TASK TO COMPLETE
Please arrange the lines between the one holding "także z ich charakteru oraz spełniania" and the one holding "międzynarodowych spotkań biznesowych z", inclusive, into a Markdown table with the columns Row and Text. Number each row and leave out any blank lines.

· · · ·

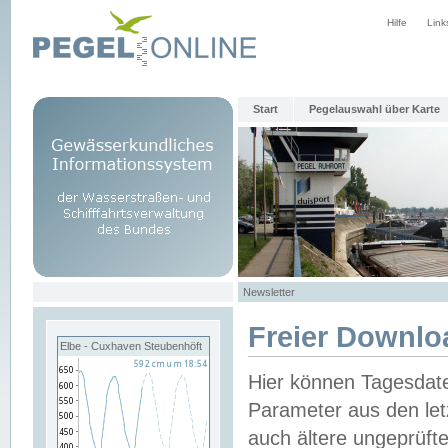
Hilfe
Link
Start
Pegelauswahl über Karte
Newsletter
Freier Downlo
Elbe - Cuxhaven Steubenhöft
Hier können Tagesdat
Parameter aus den let
auch ältere ungeprüf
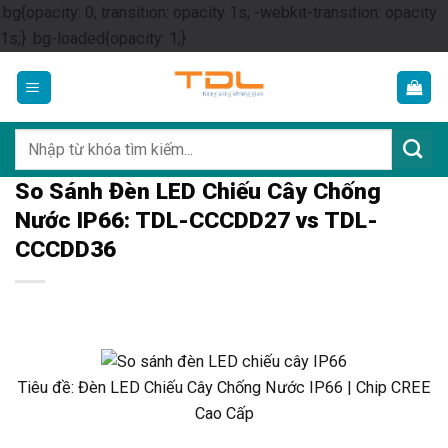
.bg{opacity: 0; transition: opacity 1s; -webkit-transition: opacity
Skip
1s;} .bg-loaded{opacity: 1;}
to
content
Tìm
kiếm:
So Sánh Đèn LED Chiếu Cây Chống
Nước IP66: TDL-CCCDD27 vs TDL-
CCCDD36
Tiêu đề: Đèn LED Chiếu Cây Chống Nước IP66 | Chip CREE
Cao Cấp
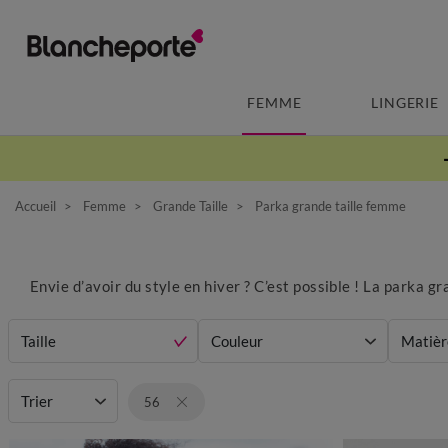
FEMME
LINGERIE
Accueil
Femme
Grande Taille
Parka grande taille femme
Envie d’avoir du style en hiver ? C’est possible ! La parka g
Taille
Couleur
Matièr
Trier
56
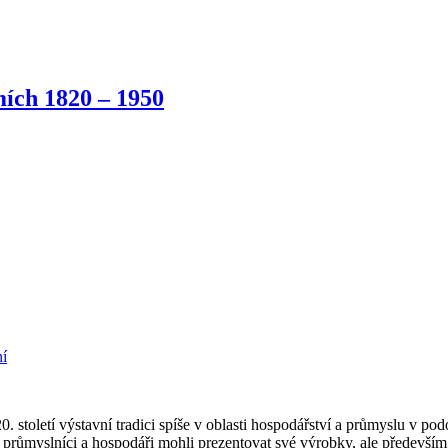
ích 1820 – 1950
ní
. století výstavní tradici spíše v oblasti hospodářství a průmyslu v 
průmyslníci a hospodáři mohli prezentovat své výrobky, ale především 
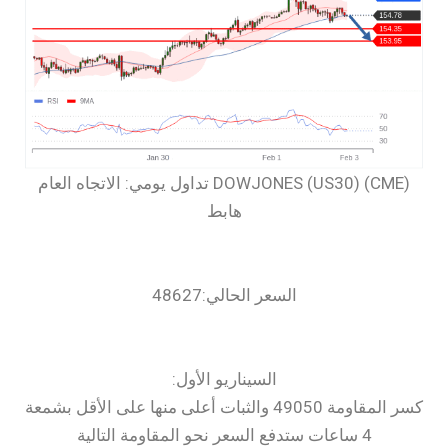
‏DOWJONES (US30) (CME) تداول يومي: الاتجاه العام
هابط
السعر الحالي:48627
السيناريو الأول:
كسر المقاومة 49050 والثبات أعلى منها على الأقل بشمعة
4 ساعات ستدفع السعر نحو المقاومة التالية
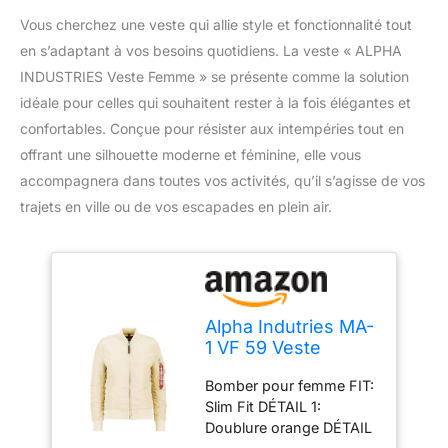
Vous cherchez une veste qui allie style et fonctionnalité tout
en s’adaptant à vos besoins quotidiens. La veste « ALPHA
INDUSTRIES Veste Femme » se présente comme la solution
idéale pour celles qui souhaitent rester à la fois élégantes et
confortables. Conçue pour résister aux intempéries tout en
offrant une silhouette moderne et féminine, elle vous
accompagnera dans toutes vos activités, qu’il s’agisse de vos
trajets en ville ou de vos escapades en plein air.
Alpha Indutries MA-
1 VF 59 Veste
bomber pour
Bomber pour femme FIT:
femme Caramel
Slim Fit DÉTAIL 1:
Doublure orange DÉTAIL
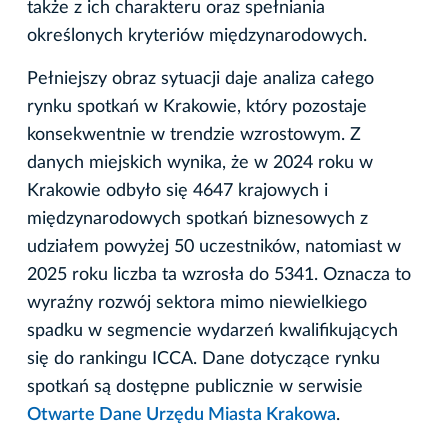
także z ich charakteru oraz spełniania
określonych kryteriów międzynarodowych.
Pełniejszy obraz sytuacji daje analiza całego
rynku spotkań w Krakowie, który pozostaje
konsekwentnie w trendzie wzrostowym. Z
danych miejskich wynika, że w 2024 roku w
Krakowie odbyło się 4647 krajowych i
międzynarodowych spotkań biznesowych z
udziałem powyżej 50 uczestników, natomiast w
2025 roku liczba ta wzrosła do 5341. Oznacza to
wyraźny rozwój sektora mimo niewielkiego
spadku w segmencie wydarzeń kwalifikujących
się do rankingu ICCA. Dane dotyczące rynku
spotkań są dostępne publicznie w serwisie
Otwarte Dane Urzędu Miasta Krakowa
.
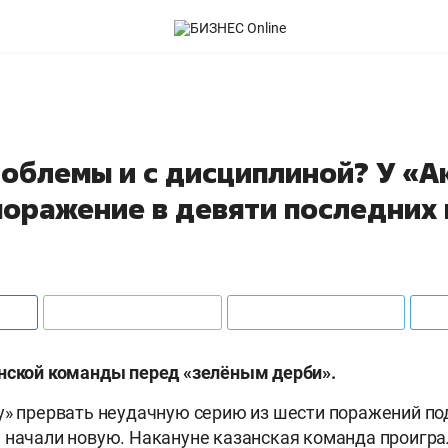
роблемы и c дисциплиной? У «А
поражение в девяти последних
нской команды перед «зелёным дерби».
у» прервать неудачную серию из шести поражений по
 начали новую. Накануне казанская команда проигра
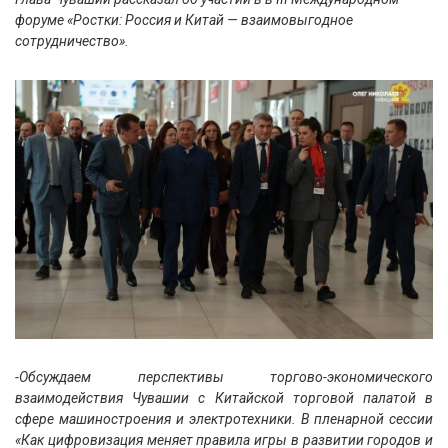
форуме «Ростки: Россия и Китай — взаимовыгодное
сотрудничество».
-Обсуждаем перспективы торгово-экономического
взаимодействия Чувашии с Китайской торговой палатой в
сфере машиностроения и электротехники. В пленарной сессии
«Как цифровизация меняет правила игры в развитии городов и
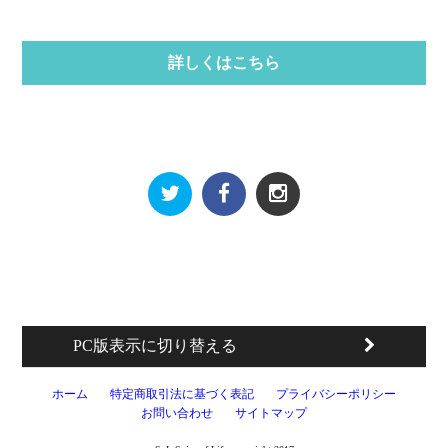
詳しくはこちら
PC版表示に切り替える
ホーム
特定商取引法に基づく表記
プライバシーポリシー
お問い合わせ
サイトマップ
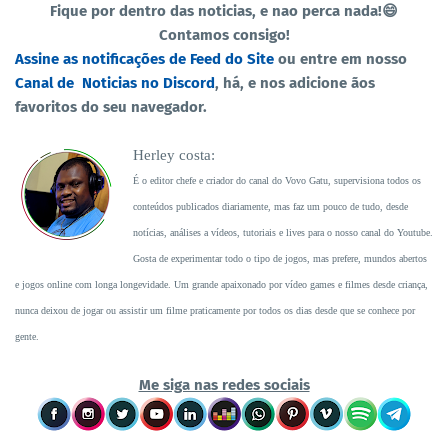
Fique por dentro das noticias, e nao perca nada!😄
Contamos consigo!
Assine as notificações de Feed do Site
ou entre em nosso
Canal de Noticias no Discord
, há, e nos adicione ãos
favoritos do seu navegador.
Herley costa:
É o editor chefe e criador do canal do Vovo Gatu, supervisiona todos os
conteúdos publicados diariamente, mas faz um pouco de tudo, desde
notícias, análises a vídeos, tutoriais e lives para o nosso canal do Youtube.
Gosta de experimentar todo o tipo de jogos, mas prefere, mundos abertos
e jogos online com longa longevidade. Um grande apaixonado por vídeo games e filmes desde criança,
nunca deixou de jogar ou assistir um filme praticamente por todos os dias desde que se conhece por
gente.
Me siga nas redes sociais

· · · ·

THE ANSWER
| Row | Text |
|---|---|
| 1 | także z ich charakteru oraz spełniania |
| 2 | określonych kryteriów międzynarodowych. |
| 3 | Pełniejszy obraz sytuacji daje analiza całego |
| 4 | rynku spotkań w Krakowie, który pozostaje |
| 5 | konsekwentnie w trendzie wzrostowym. Z |
| 6 | danych miejskich wynika, że w 2024 roku w |
| 7 | Krakowie odbyło się 4647 krajowych i |
| 8 | międzynarodowych spotkań biznesowych z |